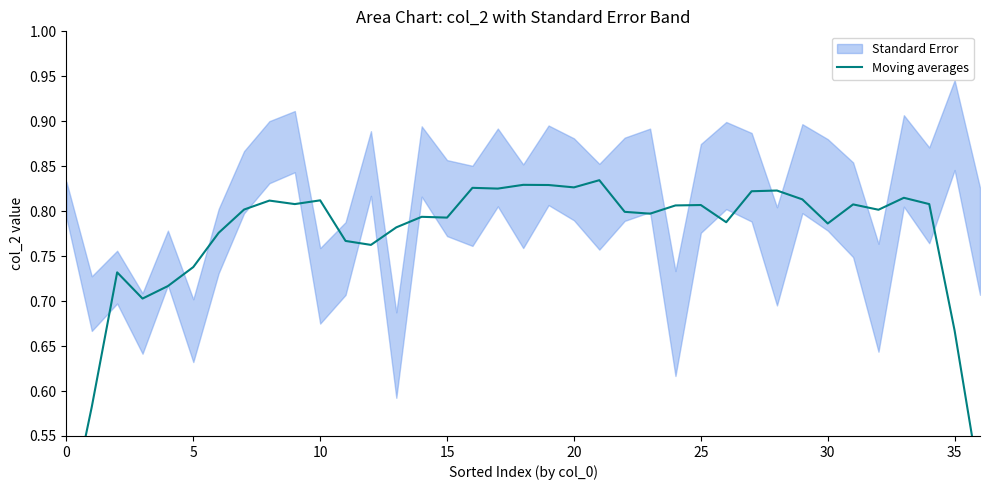

What is the value of the 7th point from the left?

0.8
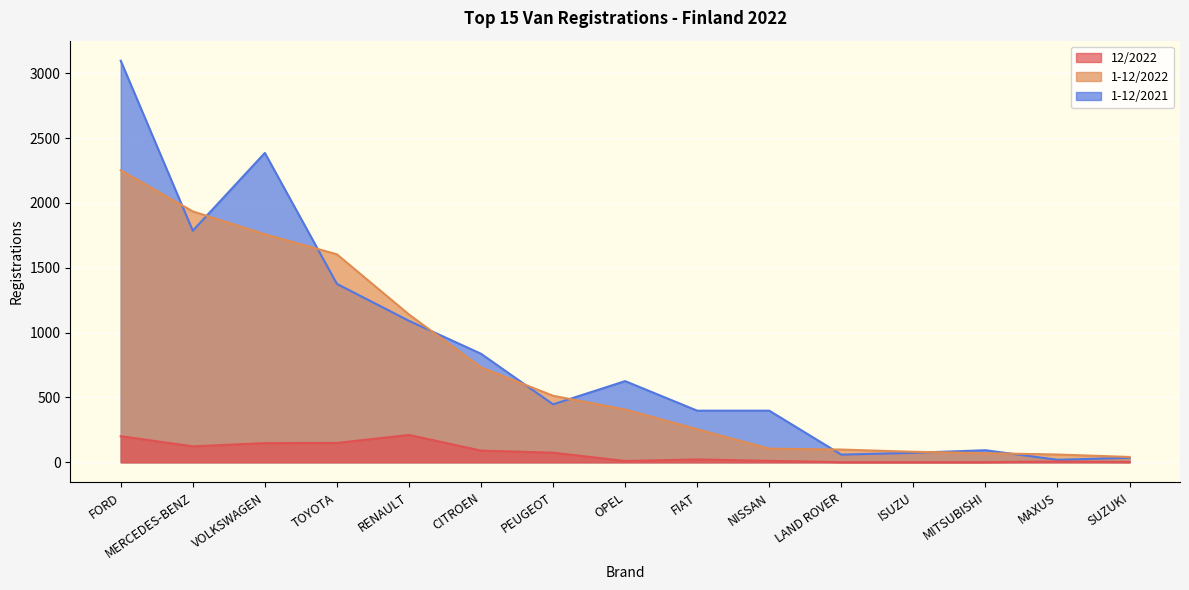

What is the label of the 5th point from the left?

RENAULT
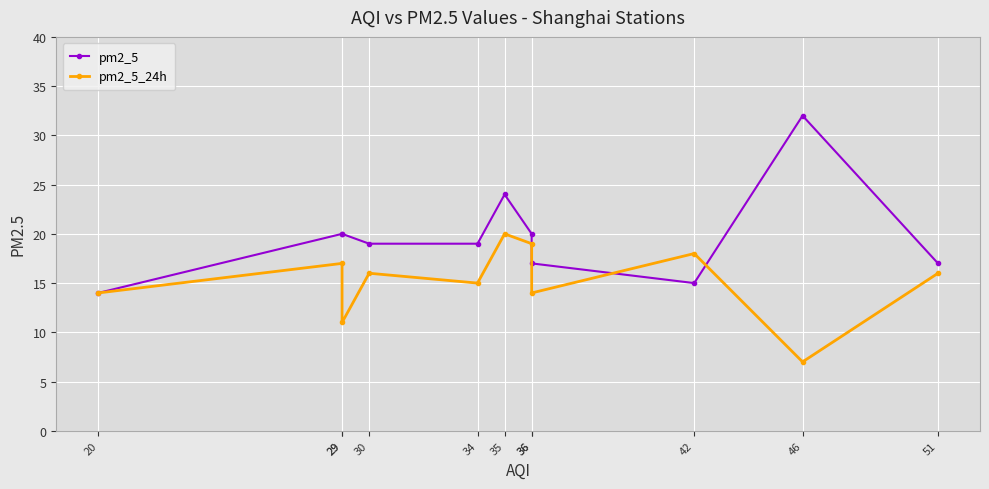

At which label is pm2_5_24h closest to 13?

20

**What to do:**
Rewrite the rows above with every "point" replaced by "marker" and nothing else changed. Leave the pictures out.

**Response area:**
What is the value of the 7th marker from the left?

0.8

What is the label of the 5th marker from the left?

RENAULT

At which label is pm2_5_24h closest to 13?

20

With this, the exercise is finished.